Children from families with few economic resources see their mental health affected.

Growing up in a poor family negatively affects the cognitive development of children. A study published in JAMA Pediatrics , which compared MRI scans of children born to families with lower and higher purchasing power, found lower volumes of gray matter (about 10 percent) in the  brains of children born to poorer households.

Negative consequences of poverty

The  European crisis has hit Spain hard, which has seen 12.8 million people (27.3 percent of its population) at risk of poverty or exclusion. Since the crisis began in 2008, 1,320,216 people have fallen into this vulnerable situation.

Many studies have focused on the relationship between poverty and the behaviors of alcoholism, drug addiction, prostitution, crime, and so on. People living in poverty experience many destructive behaviors due to intense emotional distress and the awareness of having been forgotten or despised by the system. 

But this study, published in JAMA Pediatrics , confirms previous research that has shown that children living in poverty see their cognitive ability affected : they perform less in school, have lower scores on intelligence tests and do not achieve a educational level as high as their wealthier peers.

Poverty physically affects the brain

Despite the fact that poverty has devastating social effects, this study seems to indicate that it would also have a physical effect on the brain, since poverty is associated with less gray matter (10 percent less) in the brain of a child born in a family with fewer economic resources.

The research was led by Elizabeth Sowell of Children’s Hospital Los Angeles and Kimberly Noble of Columbia University. The study found that the brain of a child in a family that earns less than $25,000 a year contains 6% less gray matter than that of a child whose family earns $150,000 a year.

Children living in families where their income level is below the federal poverty level have up to 10 percent less gray matter. The 2015 federal poverty level in the United States is $24,250 for a family of four.

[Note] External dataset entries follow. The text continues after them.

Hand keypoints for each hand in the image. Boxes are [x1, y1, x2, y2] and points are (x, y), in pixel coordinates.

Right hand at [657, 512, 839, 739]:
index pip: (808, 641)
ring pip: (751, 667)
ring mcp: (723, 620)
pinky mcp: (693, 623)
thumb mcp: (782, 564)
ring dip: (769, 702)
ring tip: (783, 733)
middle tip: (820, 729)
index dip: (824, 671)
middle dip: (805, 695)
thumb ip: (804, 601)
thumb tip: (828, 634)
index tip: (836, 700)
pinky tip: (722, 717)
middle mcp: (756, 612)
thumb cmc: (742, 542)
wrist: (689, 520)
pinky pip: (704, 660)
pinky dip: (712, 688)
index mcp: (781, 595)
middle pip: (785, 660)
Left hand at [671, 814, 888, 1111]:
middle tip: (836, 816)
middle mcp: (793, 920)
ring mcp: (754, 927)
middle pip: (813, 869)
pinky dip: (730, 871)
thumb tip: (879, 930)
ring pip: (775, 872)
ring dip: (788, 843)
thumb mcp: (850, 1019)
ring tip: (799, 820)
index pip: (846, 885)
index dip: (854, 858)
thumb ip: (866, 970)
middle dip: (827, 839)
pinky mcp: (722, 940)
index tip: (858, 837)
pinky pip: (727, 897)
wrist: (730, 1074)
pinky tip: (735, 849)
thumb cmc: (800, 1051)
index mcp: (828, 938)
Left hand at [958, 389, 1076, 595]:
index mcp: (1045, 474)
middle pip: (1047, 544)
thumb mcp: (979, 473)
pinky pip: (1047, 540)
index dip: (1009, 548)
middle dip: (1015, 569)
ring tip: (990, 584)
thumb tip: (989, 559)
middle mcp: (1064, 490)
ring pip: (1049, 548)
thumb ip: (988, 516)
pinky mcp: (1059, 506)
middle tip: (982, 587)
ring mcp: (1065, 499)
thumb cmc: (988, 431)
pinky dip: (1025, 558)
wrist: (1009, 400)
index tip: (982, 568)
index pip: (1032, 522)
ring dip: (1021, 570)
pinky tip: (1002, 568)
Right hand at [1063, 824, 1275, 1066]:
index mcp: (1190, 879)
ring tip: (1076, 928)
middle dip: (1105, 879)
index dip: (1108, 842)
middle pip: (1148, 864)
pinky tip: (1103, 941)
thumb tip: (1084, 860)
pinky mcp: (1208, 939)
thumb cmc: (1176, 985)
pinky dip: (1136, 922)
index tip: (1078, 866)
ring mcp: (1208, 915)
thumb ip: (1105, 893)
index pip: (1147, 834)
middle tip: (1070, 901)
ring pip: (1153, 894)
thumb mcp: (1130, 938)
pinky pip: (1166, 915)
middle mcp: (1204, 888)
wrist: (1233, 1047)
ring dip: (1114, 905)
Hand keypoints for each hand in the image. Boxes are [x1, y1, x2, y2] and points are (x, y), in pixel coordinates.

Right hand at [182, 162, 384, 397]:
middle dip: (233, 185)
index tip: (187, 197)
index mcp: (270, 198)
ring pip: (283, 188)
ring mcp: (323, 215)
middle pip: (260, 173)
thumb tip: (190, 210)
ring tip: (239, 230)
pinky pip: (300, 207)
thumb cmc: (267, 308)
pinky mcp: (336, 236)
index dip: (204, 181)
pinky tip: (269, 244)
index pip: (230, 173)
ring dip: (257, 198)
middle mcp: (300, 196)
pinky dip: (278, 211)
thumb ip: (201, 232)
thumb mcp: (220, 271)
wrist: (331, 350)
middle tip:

This study confirms the need to take measures against poverty

The researchers analyzed MRI scans and demographics of 389 American children, ages 4 to 22, and assessed the amount of gray matter in the entire brain, as  well as the frontal lobe, temporal lobe and hippocampus. The data was collected between November 2001 and August 2007.

The conclusions of this study, added to the existing literature on the negative consequences of poverty, provide scientific evidence of the need to take measures regarding the situation of poverty in which many individuals live, as this situation negatively affects the development of the brain, and confirms the need for early interventions to reduce the risk to which children born to poor families are exposed.